Introduction: Postoperative ileus (POI) is a common consequence of intestinal surgery that enhances morbidity and hospitalization, but its etiology is unclear. In the present study we investigated if and how TLRs as well as IL-1-dependent pathways contribute to the onset of POI as well as the resolution.

Material and methods: POI was induced by a standardized intestinal manipulation procedure (IM) within wildtype, TLR2-, TLR4-, TLR9-, MyD88-, MyD88/TRIF-, IL1R1-, IL-18-, ASC-deficient mice. Proinflammatory gene expression and ELISA analyses were performed 3h and 24h after surgery. Neutrophil infiltration, in vitro smooth muscle contractility and gastrointestinal transit were analyzed 24h after IM. Recombinant IL-1a, IL-1b and depleting antibodies as well as IL-8 or Anakinra were administered intraperitoneally immediately after IM or preoperatively. Chimera were generated by bone marrow transplantation between wildtype and IL1R1-deficient mice. Immunohistochemistry was performed on mice and human small bowel cross sections or in mice muscularis whole mount preparations.

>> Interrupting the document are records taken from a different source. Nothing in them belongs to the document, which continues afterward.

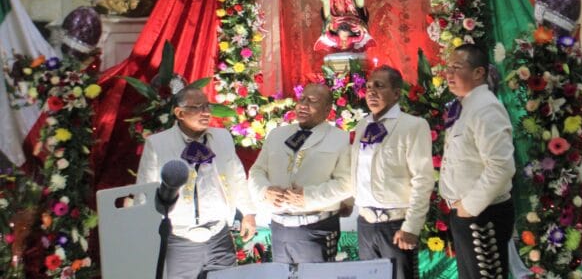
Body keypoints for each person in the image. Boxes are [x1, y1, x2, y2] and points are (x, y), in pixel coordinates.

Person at [136, 86, 256, 279]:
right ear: (179, 113)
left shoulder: (222, 137)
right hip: (179, 237)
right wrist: (146, 234)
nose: (206, 112)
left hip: (219, 233)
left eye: (207, 106)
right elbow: (145, 191)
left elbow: (237, 176)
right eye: (198, 107)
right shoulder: (158, 144)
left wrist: (248, 213)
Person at [249, 83, 352, 263]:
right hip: (280, 228)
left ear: (328, 109)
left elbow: (347, 183)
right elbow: (257, 170)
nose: (303, 105)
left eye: (312, 101)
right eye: (302, 99)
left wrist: (308, 197)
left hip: (315, 228)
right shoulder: (277, 134)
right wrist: (265, 191)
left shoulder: (339, 138)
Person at [439, 43, 516, 279]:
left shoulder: (486, 108)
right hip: (466, 213)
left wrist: (468, 207)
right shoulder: (466, 105)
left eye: (456, 67)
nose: (448, 74)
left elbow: (501, 167)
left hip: (482, 214)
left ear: (478, 73)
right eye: (448, 68)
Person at [350, 66, 434, 279]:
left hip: (396, 225)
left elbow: (423, 179)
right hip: (366, 224)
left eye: (379, 86)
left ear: (396, 93)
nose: (371, 91)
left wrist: (412, 226)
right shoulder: (363, 125)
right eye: (368, 87)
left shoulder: (413, 126)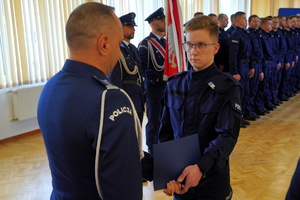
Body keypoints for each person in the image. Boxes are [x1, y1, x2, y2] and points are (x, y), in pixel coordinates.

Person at [37, 3, 144, 199]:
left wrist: (166, 167)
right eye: (119, 43)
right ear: (104, 44)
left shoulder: (51, 87)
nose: (120, 51)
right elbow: (124, 187)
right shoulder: (110, 99)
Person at [160, 16, 242, 200]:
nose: (193, 51)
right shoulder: (175, 84)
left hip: (211, 181)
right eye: (189, 44)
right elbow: (165, 133)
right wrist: (165, 174)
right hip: (180, 180)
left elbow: (227, 135)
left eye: (201, 45)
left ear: (215, 48)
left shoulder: (227, 87)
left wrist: (200, 167)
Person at [108, 12, 145, 125]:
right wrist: (119, 103)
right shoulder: (115, 50)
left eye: (133, 26)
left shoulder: (133, 48)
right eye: (129, 27)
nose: (133, 29)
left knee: (138, 132)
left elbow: (139, 73)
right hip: (126, 99)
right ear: (120, 28)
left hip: (138, 98)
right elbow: (114, 80)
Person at [138, 7, 166, 154]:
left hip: (167, 88)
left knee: (165, 119)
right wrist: (157, 77)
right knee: (154, 121)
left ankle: (163, 145)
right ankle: (152, 148)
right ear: (154, 23)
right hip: (154, 89)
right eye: (162, 20)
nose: (165, 22)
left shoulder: (166, 43)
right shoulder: (145, 44)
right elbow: (141, 68)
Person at [229, 11, 253, 128]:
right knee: (238, 95)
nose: (246, 21)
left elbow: (249, 52)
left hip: (245, 65)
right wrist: (235, 72)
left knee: (245, 93)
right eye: (244, 19)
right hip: (239, 66)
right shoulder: (236, 34)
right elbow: (232, 56)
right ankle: (236, 119)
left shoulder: (244, 33)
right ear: (238, 20)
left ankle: (241, 116)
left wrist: (251, 67)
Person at [246, 15, 264, 118]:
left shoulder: (258, 34)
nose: (256, 23)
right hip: (252, 65)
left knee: (256, 88)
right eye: (254, 21)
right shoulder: (248, 34)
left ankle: (254, 109)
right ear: (249, 22)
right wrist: (251, 66)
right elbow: (250, 52)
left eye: (258, 21)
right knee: (251, 89)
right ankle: (249, 112)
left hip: (258, 64)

Results: We showed that IM led to inflammation of the muscularis externa (ME) and motility disturbances. This was dependent on MyD88- rather than TRIF or toll-like receptor (TLR)-2/4/9 signaling, indicating a crucial role for IL1R1 in POI. IL1R1-deficient mice were protected from surgery-induced POI while IL-18 deficient mice were not. Moreover, preoperative treatment of IL-1 receptor antagonist (Anakinra), or application of depleting antibodies against IL-1α and IL-1β reduced POI. Both IL1a and IL1b were secreted from ME explants following IM but their production was independent of inflammasome formation as ASC deficient mice were not protected against POI. Bone marrow chimeras demonstrated that non-hematopoietic cells mediate POI via IL1R1 signaling. Correspondingly, immunohistochemical analysis demonstrated IL1R1 expression on GFAP+ enteric glia within the myenteric plexus. Human small bowel cross-sections confirmed IL1R1 immunoreactivity within the myenteric plexus.

Conclusion: We conclude that IL1 release and glial IL1R1 activation mediates POI. Intervention with the IL-1 signaling pathway may be instrumental in treating POI.